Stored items
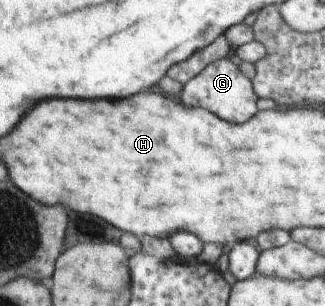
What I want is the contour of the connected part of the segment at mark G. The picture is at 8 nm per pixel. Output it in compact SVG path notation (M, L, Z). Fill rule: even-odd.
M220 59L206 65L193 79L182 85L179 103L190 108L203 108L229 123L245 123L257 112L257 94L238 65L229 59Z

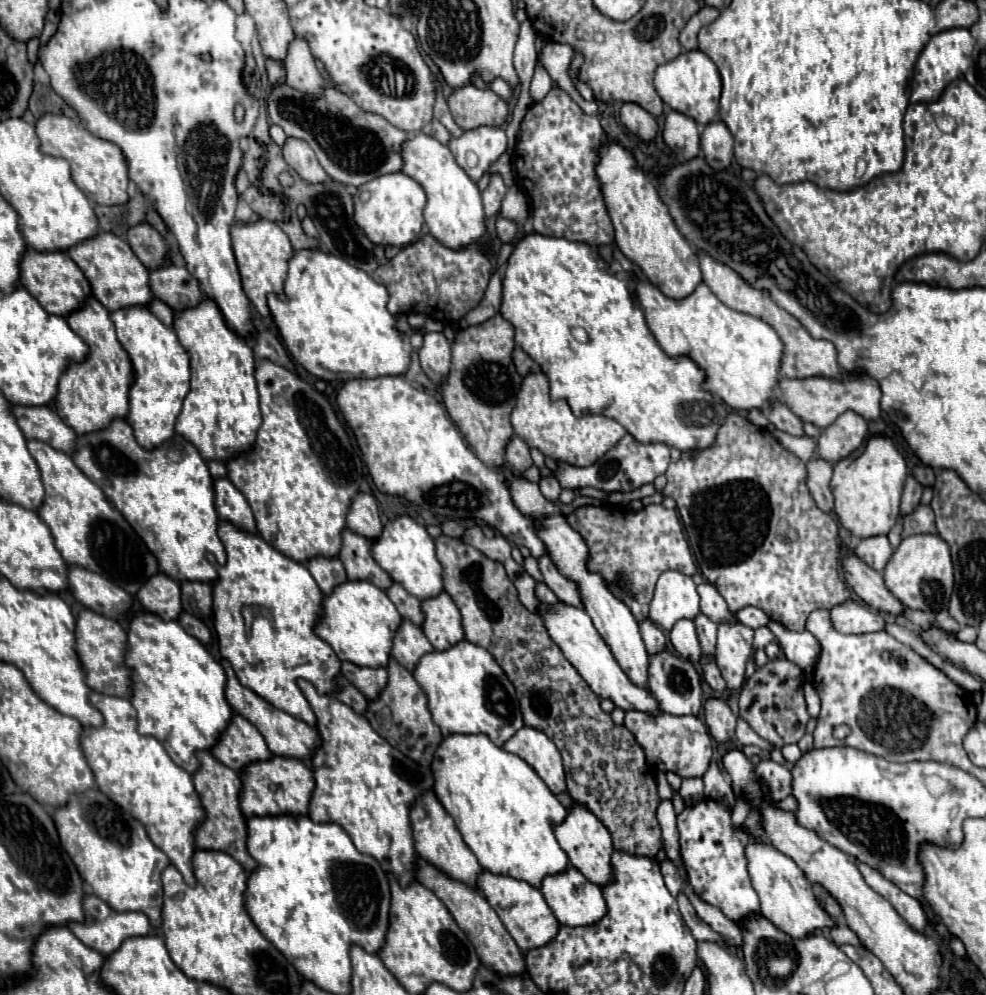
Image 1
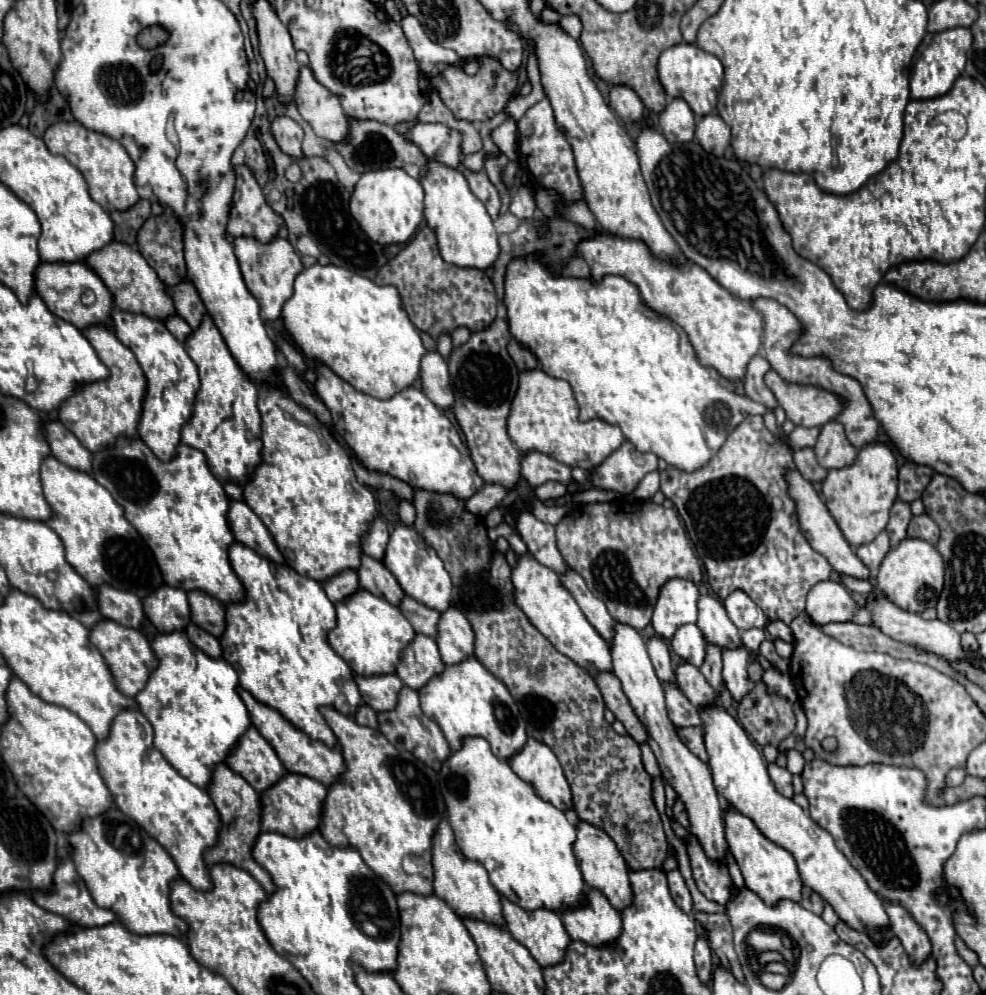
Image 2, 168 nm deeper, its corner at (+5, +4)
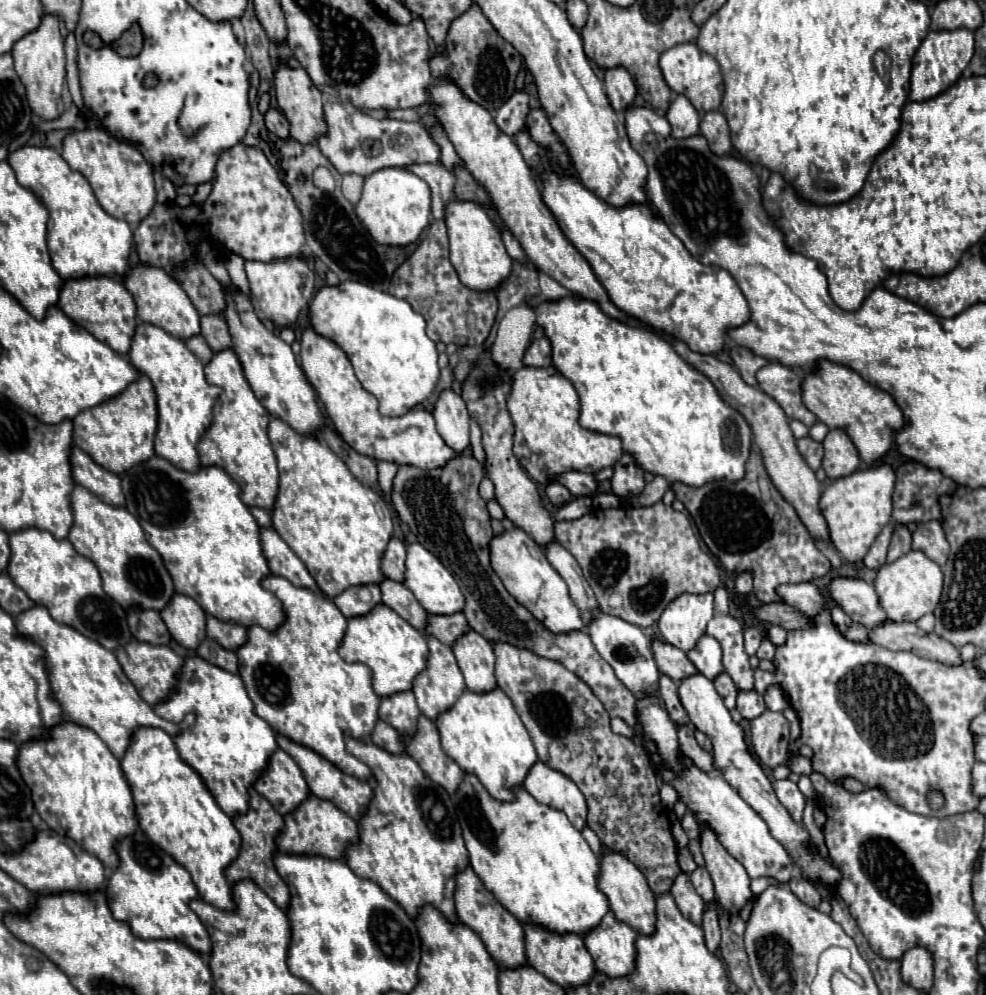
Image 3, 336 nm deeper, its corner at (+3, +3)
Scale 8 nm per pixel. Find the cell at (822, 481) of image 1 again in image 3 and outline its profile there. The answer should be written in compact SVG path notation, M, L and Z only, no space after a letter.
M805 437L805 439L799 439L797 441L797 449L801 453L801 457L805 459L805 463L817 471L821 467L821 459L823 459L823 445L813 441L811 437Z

▶ Activity:
Every line in the entries above that has the word "deeper" should be identified and copied.

▶ Result below:
Image 2, 168 nm deeper, its corner at (+5, +4)
Image 3, 336 nm deeper, its corner at (+3, +3)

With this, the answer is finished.